Jobs weak, but wages remain strong.
Data worries mount.
Gearing up for a BoC rate cut.
Canada lost 1,800 jobs in October with private sector employment falling for the third month out of the past four. Wages are holding up, but with more signs of economic weakness the odds of a 4 December rate cut are rising
Jobs weak, but wages remain strong
The Canadian jobs report for October is weaker than hoped. Having posted gains of 135,000 in the previous two months, employment fell by 1,800 versus expectations of a 15,000 increase. Worryingly, private sector employment has fallen for the third month out of the past four and for the fourth month out of the past six. This suggests that while unemployment remains low (5.5%) and wage growth is robust (4.4%YoY), the labour market may be peaking.

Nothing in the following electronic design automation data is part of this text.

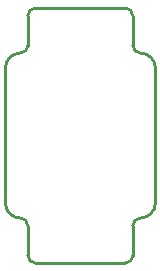
<source format=gko>
G04 Layer_Color=16711935*
%FSTAX24Y24*%
%MOIN*%
G70*
G01*
G75*
%ADD15C,0.0100*%
D15*
X02425Y0185D02*
G03*
X0245Y01825I00025J0D01*
G01*
X02425Y0195D02*
G03*
X024Y01975I-00025J0D01*
G01*
X0235Y02025D02*
G03*
X024Y01975I0005J0D01*
G01*
Y02525D02*
G03*
X0235Y02475I0J-0005D01*
G01*
X024Y02525D02*
G03*
X02425Y0255I0J00025D01*
G01*
X0245Y02675D02*
G03*
X02425Y0265I0J-00025D01*
G01*
X02775D02*
G03*
X0275Y02675I-00025J0D01*
G01*
X02775Y0255D02*
G03*
X028Y02525I00025J0D01*
G01*
X0285Y02475D02*
G03*
X028Y02525I-0005J0D01*
G01*
Y01975D02*
G03*
X0285Y02025I0J0005D01*
G01*
X028Y01975D02*
G03*
X02775Y0195I0J-00025D01*
G01*
X0275Y01825D02*
G03*
X02775Y0185I0J00025D01*
G01*
X0245Y01825D02*
X02475D01*
X02425Y0185D02*
Y0195D01*
X0235Y02025D02*
Y02475D01*
X02425Y0255D02*
Y0265D01*
X0245Y02675D02*
X0275D01*
X02775Y0255D02*
Y0265D01*
X0285Y02025D02*
Y02475D01*
X02775Y0185D02*
Y0195D01*
X02725Y01825D02*
X0275D01*
X02475D02*
X02725D01*
M02*

</source>
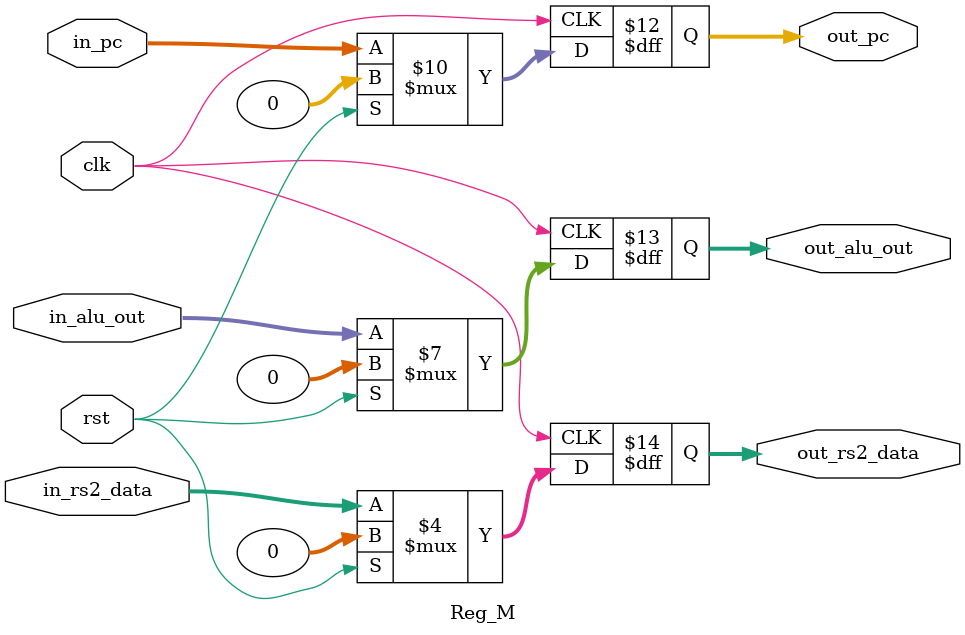
<source format=v>
module Reg_M(
    input clk,
    input rst,
    input [31:0] in_pc,
    input [31:0] in_alu_out,
    input [31:0] in_rs2_data,
    output reg [31:0] out_pc,
    output reg [31:0] out_alu_out,
    output reg [31:0] out_rs2_data
);
    // main part
    always @(posedge clk) begin
        if(rst == 1'b1) begin
            out_pc <= 32'd0;
            out_alu_out <= 32'd0;
            out_rs2_data <= 32'd0;
        end 
        else begin
            out_pc <= in_pc;
            out_alu_out <= in_alu_out;
            out_rs2_data <= in_rs2_data;
        end
    end
endmodule
</source>
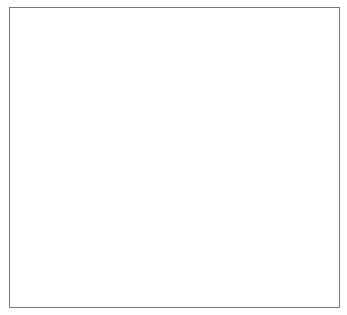
<source format=gm1>
G04 #@! TF.GenerationSoftware,KiCad,Pcbnew,(6.0.8)*
G04 #@! TF.CreationDate,2023-05-10T13:59:01+02:00*
G04 #@! TF.ProjectId,02_Batt_Alim,30325f42-6174-4745-9f41-6c696d2e6b69,rev?*
G04 #@! TF.SameCoordinates,Original*
G04 #@! TF.FileFunction,Profile,NP*
%FSLAX46Y46*%
G04 Gerber Fmt 4.6, Leading zero omitted, Abs format (unit mm)*
G04 Created by KiCad (PCBNEW (6.0.8)) date 2023-05-10 13:59:01*
%MOMM*%
%LPD*%
G01*
G04 APERTURE LIST*
G04 #@! TA.AperFunction,Profile*
%ADD10C,0.050000*%
G04 #@! TD*
G04 APERTURE END LIST*
D10*
X129540000Y-87630000D02*
X101600000Y-87630000D01*
X101600000Y-62230000D02*
X101600000Y-64770000D01*
X101600000Y-62230000D02*
X129540000Y-62230000D01*
X101600000Y-74930000D02*
X101600000Y-87630000D01*
X101600000Y-74930000D02*
X101600000Y-64770000D01*
X129540000Y-62230000D02*
X129540000Y-87630000D01*
M02*

</source>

There was particular weakness in manufacturing (-23.1k) and construction (-21.3k) with transportation also seeing a decline in jobs. Public sector jobs rose 28,700 after a 32,600 increase in September, but we have to consider that some of these jobs were related to temporary hiring because of the federal election. As such, there is a strong chance they will unwind. Nonetheless, decent wage growth should keep confidence supported and the consumer is likely to remain the key bright spot in the economy.
Canada jobs growth (000s)
Source: Bloomberg, ING
Data worries mount
Outside of the consumer sector, recent data has highlighted a weakening trade balance and slower business investment growth, which is unsurprising given Canada's relatively high exposure to commodities and external trade. This has been compounded by the strength of Canada's dollar. Moreover, the IVEY manufacturing PMI has been in sub-50 contraction territory for the past two months, underlining the downside growth risks for 2H19. Key US indicators, such as the ISM, also highlight the risks for activity.
US ISM highlights downside risks for Canada
Source: Macrobond, ING
Gearing up for a BoC rate cut
Recent comments from the Bank of Canada suggest a reluctance to cut interest rates, but an acknowledgement they may have to. Governor Stephen Poloz said after last week's decision that "it's obvious that none of us has much room to manoeuvre, and some central banks have literally none left. This is when fiscal policy is most powerful and monetary policy is the least powerful". This will put the pressure on the Liberal minority government to offer some stimulus, but that won't come quickly and we suspect that the data will force the BoC's hand.
Ahead of the 4 December policy decision, the BoC said the 29 November GDP report will be the "determinant". The BoC has already laid the groundwork given its discussion of an "insurance cut". We think it will happen, especially when you consider Canada has the highest policy rate among major economies, which is adding to upside pressure on the Canadian dollar and eroding international competitiveness.